▶ What to produce: Could you quote the rows below verbatim, from the line containing "collectors: A. Murie" through the line containing "state / province: Minnesota", both of those lines included and nothing else?

▶ Data provided:
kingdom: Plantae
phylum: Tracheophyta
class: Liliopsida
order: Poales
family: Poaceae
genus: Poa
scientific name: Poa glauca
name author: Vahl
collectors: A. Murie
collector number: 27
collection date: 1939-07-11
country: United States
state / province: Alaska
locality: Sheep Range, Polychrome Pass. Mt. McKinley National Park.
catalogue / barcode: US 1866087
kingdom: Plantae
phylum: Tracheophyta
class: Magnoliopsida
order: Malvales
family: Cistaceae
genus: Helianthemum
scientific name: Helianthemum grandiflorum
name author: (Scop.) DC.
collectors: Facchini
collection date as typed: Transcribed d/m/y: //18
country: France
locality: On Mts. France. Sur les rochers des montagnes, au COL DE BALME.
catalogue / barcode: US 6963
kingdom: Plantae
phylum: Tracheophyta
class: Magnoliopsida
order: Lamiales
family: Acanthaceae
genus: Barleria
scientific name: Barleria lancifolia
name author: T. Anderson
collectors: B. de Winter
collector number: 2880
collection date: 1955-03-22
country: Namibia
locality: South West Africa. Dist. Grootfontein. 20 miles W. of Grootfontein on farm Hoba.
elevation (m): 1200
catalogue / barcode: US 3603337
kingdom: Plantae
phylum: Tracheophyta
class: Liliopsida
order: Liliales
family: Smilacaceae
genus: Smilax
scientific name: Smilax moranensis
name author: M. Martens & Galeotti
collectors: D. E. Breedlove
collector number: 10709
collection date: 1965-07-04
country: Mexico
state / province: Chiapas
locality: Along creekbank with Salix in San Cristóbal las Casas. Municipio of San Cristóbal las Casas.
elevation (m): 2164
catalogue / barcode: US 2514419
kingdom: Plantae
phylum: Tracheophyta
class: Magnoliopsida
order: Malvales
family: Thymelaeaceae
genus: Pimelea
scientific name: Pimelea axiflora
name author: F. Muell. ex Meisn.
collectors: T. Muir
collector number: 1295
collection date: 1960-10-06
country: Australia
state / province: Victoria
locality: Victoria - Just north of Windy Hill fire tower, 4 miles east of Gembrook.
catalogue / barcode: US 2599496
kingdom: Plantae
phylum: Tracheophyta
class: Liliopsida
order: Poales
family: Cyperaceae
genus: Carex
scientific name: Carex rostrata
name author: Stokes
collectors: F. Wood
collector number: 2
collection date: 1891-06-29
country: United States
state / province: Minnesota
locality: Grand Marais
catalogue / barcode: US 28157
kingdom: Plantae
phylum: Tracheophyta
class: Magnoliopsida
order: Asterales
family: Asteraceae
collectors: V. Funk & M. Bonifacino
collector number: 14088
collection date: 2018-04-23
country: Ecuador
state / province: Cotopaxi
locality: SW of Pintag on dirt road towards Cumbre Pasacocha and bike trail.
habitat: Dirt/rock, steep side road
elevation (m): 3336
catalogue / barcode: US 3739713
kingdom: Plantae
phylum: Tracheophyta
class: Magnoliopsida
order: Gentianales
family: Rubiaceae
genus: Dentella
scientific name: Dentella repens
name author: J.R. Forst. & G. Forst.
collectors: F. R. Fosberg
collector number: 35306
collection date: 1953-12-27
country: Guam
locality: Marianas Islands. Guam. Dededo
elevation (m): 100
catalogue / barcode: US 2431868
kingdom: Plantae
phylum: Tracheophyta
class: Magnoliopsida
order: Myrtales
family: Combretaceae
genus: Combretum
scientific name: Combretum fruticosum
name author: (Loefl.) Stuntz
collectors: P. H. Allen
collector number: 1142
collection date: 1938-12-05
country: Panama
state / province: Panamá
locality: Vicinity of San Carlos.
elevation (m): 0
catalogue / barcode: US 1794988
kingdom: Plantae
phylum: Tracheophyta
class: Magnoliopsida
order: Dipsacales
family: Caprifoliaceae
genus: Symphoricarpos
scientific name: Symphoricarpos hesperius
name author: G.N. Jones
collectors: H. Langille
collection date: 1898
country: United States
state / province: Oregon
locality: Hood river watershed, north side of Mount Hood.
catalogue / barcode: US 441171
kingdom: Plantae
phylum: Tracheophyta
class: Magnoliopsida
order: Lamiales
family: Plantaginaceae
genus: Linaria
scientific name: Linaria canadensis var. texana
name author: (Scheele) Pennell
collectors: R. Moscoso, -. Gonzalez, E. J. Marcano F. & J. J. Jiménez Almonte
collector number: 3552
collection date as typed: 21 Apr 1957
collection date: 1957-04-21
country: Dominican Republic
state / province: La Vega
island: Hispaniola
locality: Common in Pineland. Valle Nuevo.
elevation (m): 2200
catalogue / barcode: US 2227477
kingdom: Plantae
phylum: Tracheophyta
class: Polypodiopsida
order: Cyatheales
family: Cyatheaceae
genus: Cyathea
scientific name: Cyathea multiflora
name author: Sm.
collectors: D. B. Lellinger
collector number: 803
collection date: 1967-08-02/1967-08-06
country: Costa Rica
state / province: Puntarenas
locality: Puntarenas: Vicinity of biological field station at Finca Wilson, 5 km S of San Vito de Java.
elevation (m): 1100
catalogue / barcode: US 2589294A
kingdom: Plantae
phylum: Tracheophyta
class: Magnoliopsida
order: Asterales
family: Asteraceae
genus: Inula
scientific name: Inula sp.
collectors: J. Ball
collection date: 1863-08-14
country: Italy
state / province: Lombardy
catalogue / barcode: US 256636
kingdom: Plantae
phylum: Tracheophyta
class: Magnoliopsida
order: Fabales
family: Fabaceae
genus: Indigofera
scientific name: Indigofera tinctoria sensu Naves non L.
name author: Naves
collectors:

▶ Result:
collectors: A. Murie
collector number: 27
collection date: 1939-07-11
country: United States
state / province: Alaska
locality: Sheep Range, Polychrome Pass. Mt. McKinley National Park.
catalogue / barcode: US 1866087
kingdom: Plantae
phylum: Tracheophyta
class: Magnoliopsida
order: Malvales
family: Cistaceae
genus: Helianthemum
scientific name: Helianthemum grandiflorum
name author: (Scop.) DC.
collectors: Facchini
collection date as typed: Transcribed d/m/y: //18
country: France
locality: On Mts. France. Sur les rochers des montagnes, au COL DE BALME.
catalogue / barcode: US 6963
kingdom: Plantae
phylum: Tracheophyta
class: Magnoliopsida
order: Lamiales
family: Acanthaceae
genus: Barleria
scientific name: Barleria lancifolia
name author: T. Anderson
collectors: B. de Winter
collector number: 2880
collection date: 1955-03-22
country: Namibia
locality: South West Africa. Dist. Grootfontein. 20 miles W. of Grootfontein on farm Hoba.
elevation (m): 1200
catalogue / barcode: US 3603337
kingdom: Plantae
phylum: Tracheophyta
class: Liliopsida
order: Liliales
family: Smilacaceae
genus: Smilax
scientific name: Smilax moranensis
name author: M. Martens & Galeotti
collectors: D. E. Breedlove
collector number: 10709
collection date: 1965-07-04
country: Mexico
state / province: Chiapas
locality: Along creekbank with Salix in San Cristóbal las Casas. Municipio of San Cristóbal las Casas.
elevation (m): 2164
catalogue / barcode: US 2514419
kingdom: Plantae
phylum: Tracheophyta
class: Magnoliopsida
order: Malvales
family: Thymelaeaceae
genus: Pimelea
scientific name: Pimelea axiflora
name author: F. Muell. ex Meisn.
collectors: T. Muir
collector number: 1295
collection date: 1960-10-06
country: Australia
state / province: Victoria
locality: Victoria - Just north of Windy Hill fire tower, 4 miles east of Gembrook.
catalogue / barcode: US 2599496
kingdom: Plantae
phylum: Tracheophyta
class: Liliopsida
order: Poales
family: Cyperaceae
genus: Carex
scientific name: Carex rostrata
name author: Stokes
collectors: F. Wood
collector number: 2
collection date: 1891-06-29
country: United States
state / province: Minnesota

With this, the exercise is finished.